PETALING JAYA – Analysts have projected a 25 basis point (bps) increase in the Overnight Policy Rate (OPR) to 3.25% in the second half of 2018 (2H18), following signs of hawkishness at Bank Negara Malaysia’s Monetary Policy Committee (MPC) meeting last Thursday.
In its final meeting of the year, the MPC said it “may consider reviewing the current degree of monetary accommodation”.
“We take this as a signal that Bank Negara Malaysia (BNM) is getting ready to normalise interest rates should domestic demand growth pan out as expected,” Hong Leong Investment Bank (HLIB) Research said in a report last Friday.
Despite the hawkish stance in the monetary policy statement, HLIB Research said, a rate increase is not likely in 1H18 as the threat of financial imbalances is still largely absent, with moderate loan growth of 5.2% in September and the house price index increasing 5.6% in the first quarter amid expectations of milder inflation in 2018.
“We introduce 2018 interest rate forecast that BNM will hike the OPR by 25bps in 2H18, bringing the OPR to 3.25% by end of 2018,” it said.
Besides the MPC’s statement on “may consider reviewing the current degree of monetary accommodation”, Kenanga Research noted that the MPS conspicuously dropped any mention of core inflation remaining contained.
“This is MPC’s most hawkish statement yet and may be BNM’s earliest official statement communicating possible tightening down the road.
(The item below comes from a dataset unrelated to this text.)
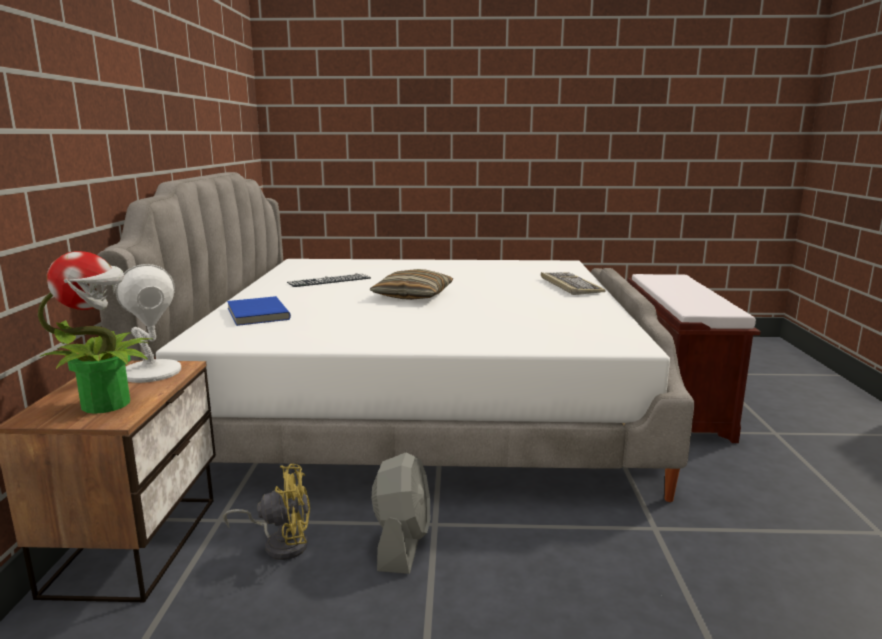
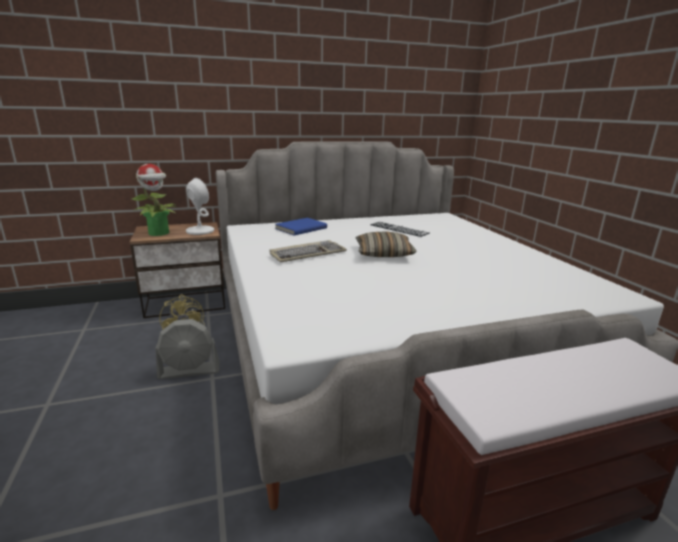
camera: 70 degrees right, 5 degrees up
keyboard [541,272,606,295] -> keyboard moved to [270,240,347,263]

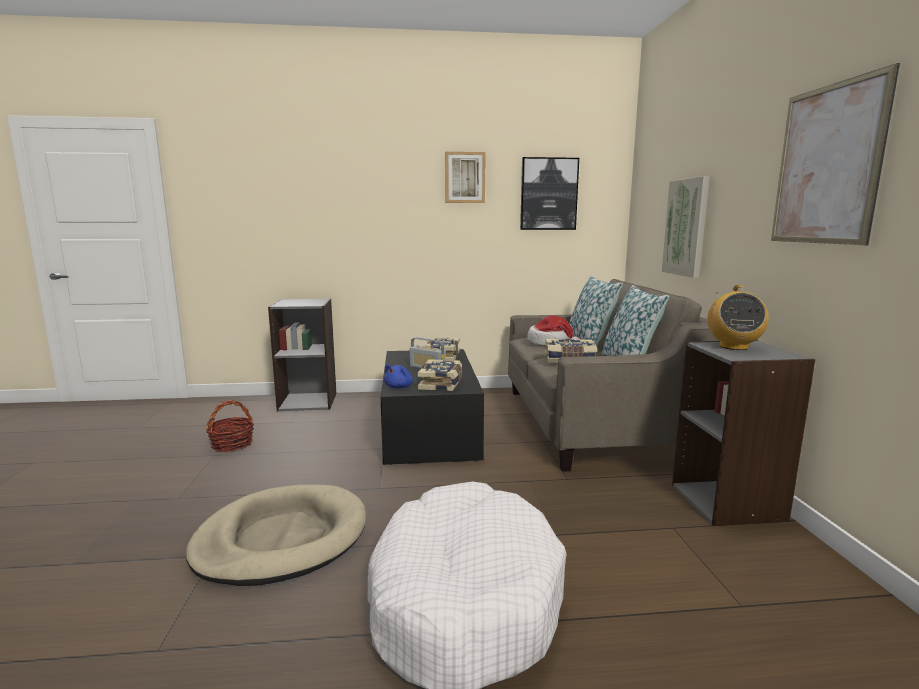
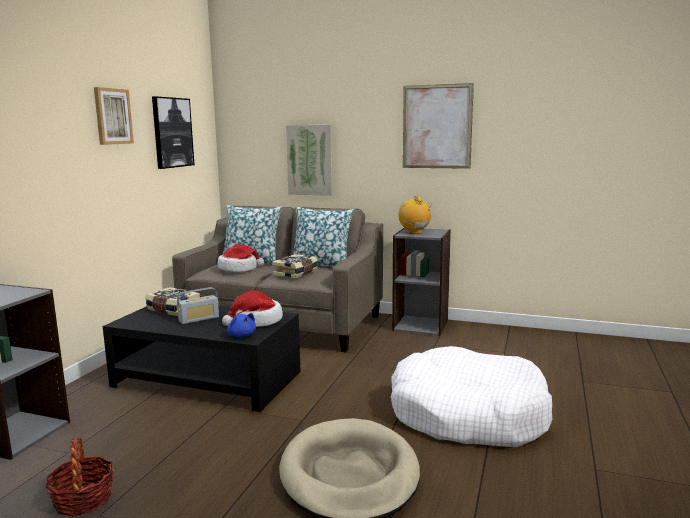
camera: 65 degrees left, 0 degrees up
book [418,359,462,391] -> hat [222,290,283,327]
radio [707,285,769,350] -> radio turned 150 degrees counterclockwise [398,196,431,234]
However, we note that while hawkish, the MPC’s language sought to keep its options open but simply considered a review,” it said in its report.
It also noted that any timetable or specific economic variables of interest were not mentioned in the MPS’s statement but suspects that any further elevation of core inflation and sustained growth in 2018 will likely trigger a 25bps increase in the OPR to 3.25%.
On the flip side, it expects deterioration in 2018 manufacturing and service sector growth significantly below the Finance Ministry’s 5.3% and 5.8% respective target to reduce the case for a rate hike.
“Given the house view of a 4.9% growth target for 2018 instead, we believe that the timing that MPC will likely consider its first rate hike is in 2H18 as it awaits confirmation of sustained growth trajectory at least for 1H18,” it added.
Meanwhile, Affin Hwang Capital has maintained its view that BNM will likely increase the OPR by 25bps to 3.25% in 2H18, on expectations that the current strong economic momentum continues on a favourable global economic environment.
“However, we believe that any increase in the OPR in 2H18 would be at a measured pace, and the magnitude of increase would be gradual and dependent on macro growth and CPI data, following closely also the development in US monetary policy, direction of the Fed Funds rate and reduction in the Fed’s balance sheet,” it said in its report.
It believes the rationale for a rate increase, if it materialises, would be to prevent the economy from exceeding its potential output level, which would translate into higher inflationary pressure.